No rabbit died …
Well. Hey there … It’s kind of weird being up here on this stage. The lights are really bright, and I can’t see whether there’s anyone out there in the dark.
*taps microphone* Is this thing even on?
Guess I’ll dance like nobody’s watching and find out later whether anybody is ….
It is still hard for me to believe, but it’s been more than nine years since I was a refugee from Toronto; nine years since I stopped smoking; nine years since I met Raven. And almost nine years since I told Raven I had fallen in love with her.
We have been a couple ever since that fateful March evening, when I draped my arm across her shoulder and she said that, yes, I could kiss her if I wanted to.
During the almost-nine years Raven and I have been together as a couple, we have talked about having a child as a theoretical possibility, an unlikely thing, but not something either of us was willing to write off.
But last May, Raven got a job with the federal civil service and a number of things changed for us. For starters, I am no longer spending 10% of my gross annual income on medical care — we kan haz benifitz!.
Coincidentally with the change in her employment status, I think was the fact that she turned 35 in November. Raven’s biological clock wasn’t just ticking, it was counting down, and pretty fast. And so she brought up the possibility of having a baby in a much more immediate sense. And I said that, yes, at 53 my own biological clock was nearing the end-point of starting a family, but that it hadn’t quite reached it just yet.
My acid reflux and arthritis aside, I am in pretty good health and its not too unreasonable a gamble to think I’ll be physically capable of being a dad (as opposed to a mere sire) quite a few years longer than I’ll need to be.
Yes, the state of the world, of the environment in particular, gave us pause, but the future has never been guaranteed.
After consulting our GP and getting some basic tests done, we decided to give it a try.
And whaddaya know? Raven missed a period for the first time since she hit puberty; Raven’s nipples have become frequently engorged for no apparent reason; and on Monday she started feeling nauseous — for no apparent reason.

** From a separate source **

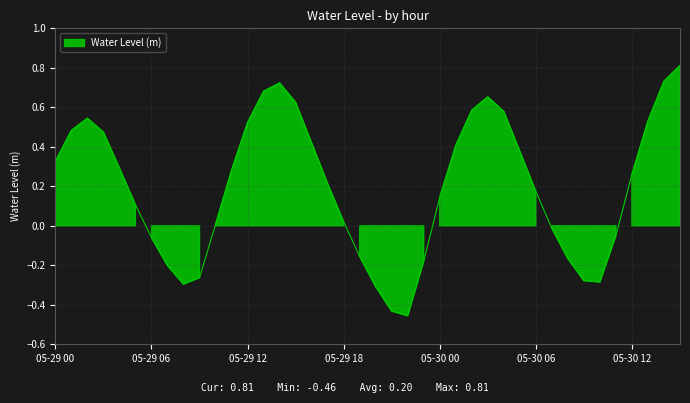

The value at 05-30 03 is 0.7. True or false?

True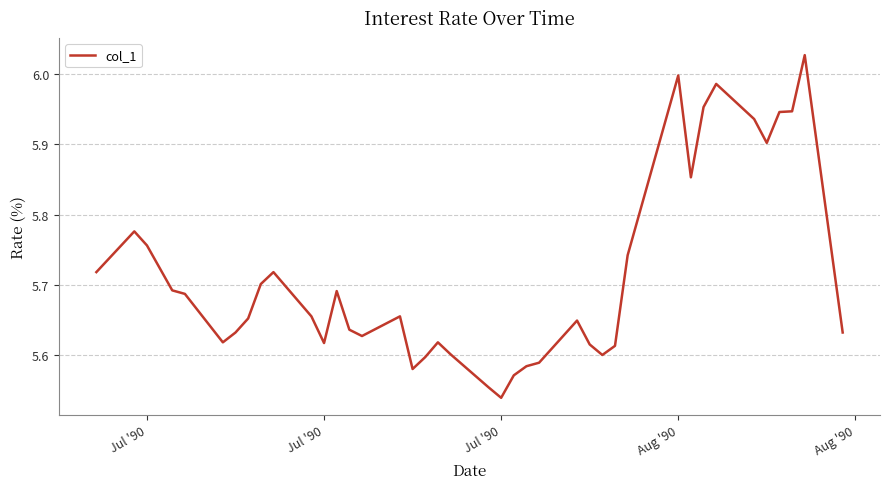

What is the difference between the maximum and minimum values?

0.5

On Tuesday morning, she woke me up early, waving the test-strip before my bleery eyes.
Funny thing is, we’d been prepared to try and try and try. My own parents have told me it took them about three years of trying before I finally came along.
But we’re very nearly certain that we managed to “hit the jack-pot”, as Raven put it, the very first time I didn’t pull out.
It seems that my boys can really swim!
Of course, it’s really early days yet, and much can go wrong. Please don’t start offering congratulations or that sort of thing, not yet. But if things don’t go wrong, well, we’re about six weeks along, so I guess we’ll be looking at a little Chinese/White hybrid joining the world sometime in August.
Hi there, 2019! How are things looking for you folks?